TASK PROMPT: Quote every line of the entries below word for word, from the first entry through the last.

INFORMATION SHOWN:

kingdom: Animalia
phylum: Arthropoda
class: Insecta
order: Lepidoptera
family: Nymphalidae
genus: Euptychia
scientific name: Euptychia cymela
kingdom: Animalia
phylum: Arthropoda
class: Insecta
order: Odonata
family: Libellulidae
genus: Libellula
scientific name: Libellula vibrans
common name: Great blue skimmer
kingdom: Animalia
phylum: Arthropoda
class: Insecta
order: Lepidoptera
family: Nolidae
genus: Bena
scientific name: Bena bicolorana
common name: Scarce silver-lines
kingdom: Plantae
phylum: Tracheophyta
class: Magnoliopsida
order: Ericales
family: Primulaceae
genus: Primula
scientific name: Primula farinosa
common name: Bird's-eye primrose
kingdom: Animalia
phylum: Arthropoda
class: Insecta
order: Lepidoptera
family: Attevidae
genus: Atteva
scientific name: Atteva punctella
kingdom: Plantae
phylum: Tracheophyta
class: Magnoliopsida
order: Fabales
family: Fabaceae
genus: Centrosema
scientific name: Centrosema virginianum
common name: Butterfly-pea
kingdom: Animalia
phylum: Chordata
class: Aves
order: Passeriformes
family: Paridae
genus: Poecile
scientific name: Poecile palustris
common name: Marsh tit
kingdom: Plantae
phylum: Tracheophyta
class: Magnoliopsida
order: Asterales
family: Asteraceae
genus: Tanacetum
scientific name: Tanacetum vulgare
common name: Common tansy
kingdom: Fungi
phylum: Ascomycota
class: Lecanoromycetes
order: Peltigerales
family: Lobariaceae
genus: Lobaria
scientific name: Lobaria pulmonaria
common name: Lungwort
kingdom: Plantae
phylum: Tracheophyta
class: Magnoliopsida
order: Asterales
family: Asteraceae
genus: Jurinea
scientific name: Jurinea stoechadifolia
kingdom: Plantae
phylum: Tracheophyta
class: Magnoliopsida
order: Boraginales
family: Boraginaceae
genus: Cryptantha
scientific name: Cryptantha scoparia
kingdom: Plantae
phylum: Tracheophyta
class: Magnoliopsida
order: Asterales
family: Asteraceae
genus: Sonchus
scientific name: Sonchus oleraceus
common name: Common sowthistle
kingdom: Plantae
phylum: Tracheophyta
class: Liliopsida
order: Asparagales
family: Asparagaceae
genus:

FULL ANSWER:
kingdom: Animalia
phylum: Arthropoda
class: Insecta
order: Lepidoptera
family: Nymphalidae
genus: Euptychia
scientific name: Euptychia cymela
kingdom: Animalia
phylum: Arthropoda
class: Insecta
order: Odonata
family: Libellulidae
genus: Libellula
scientific name: Libellula vibrans
common name: Great blue skimmer
kingdom: Animalia
phylum: Arthropoda
class: Insecta
order: Lepidoptera
family: Nolidae
genus: Bena
scientific name: Bena bicolorana
common name: Scarce silver-lines
kingdom: Plantae
phylum: Tracheophyta
class: Magnoliopsida
order: Ericales
family: Primulaceae
genus: Primula
scientific name: Primula farinosa
common name: Bird's-eye primrose
kingdom: Animalia
phylum: Arthropoda
class: Insecta
order: Lepidoptera
family: Attevidae
genus: Atteva
scientific name: Atteva punctella
kingdom: Plantae
phylum: Tracheophyta
class: Magnoliopsida
order: Fabales
family: Fabaceae
genus: Centrosema
scientific name: Centrosema virginianum
common name: Butterfly-pea
kingdom: Animalia
phylum: Chordata
class: Aves
order: Passeriformes
family: Paridae
genus: Poecile
scientific name: Poecile palustris
common name: Marsh tit
kingdom: Plantae
phylum: Tracheophyta
class: Magnoliopsida
order: Asterales
family: Asteraceae
genus: Tanacetum
scientific name: Tanacetum vulgare
common name: Common tansy
kingdom: Fungi
phylum: Ascomycota
class: Lecanoromycetes
order: Peltigerales
family: Lobariaceae
genus: Lobaria
scientific name: Lobaria pulmonaria
common name: Lungwort
kingdom: Plantae
phylum: Tracheophyta
class: Magnoliopsida
order: Asterales
family: Asteraceae
genus: Jurinea
scientific name: Jurinea stoechadifolia
kingdom: Plantae
phylum: Tracheophyta
class: Magnoliopsida
order: Boraginales
family: Boraginaceae
genus: Cryptantha
scientific name: Cryptantha scoparia
kingdom: Plantae
phylum: Tracheophyta
class: Magnoliopsida
order: Asterales
family: Asteraceae
genus: Sonchus
scientific name: Sonchus oleraceus
common name: Common sowthistle
kingdom: Plantae
phylum: Tracheophyta
class: Liliopsida
order: Asparagales
family: Asparagaceae
genus:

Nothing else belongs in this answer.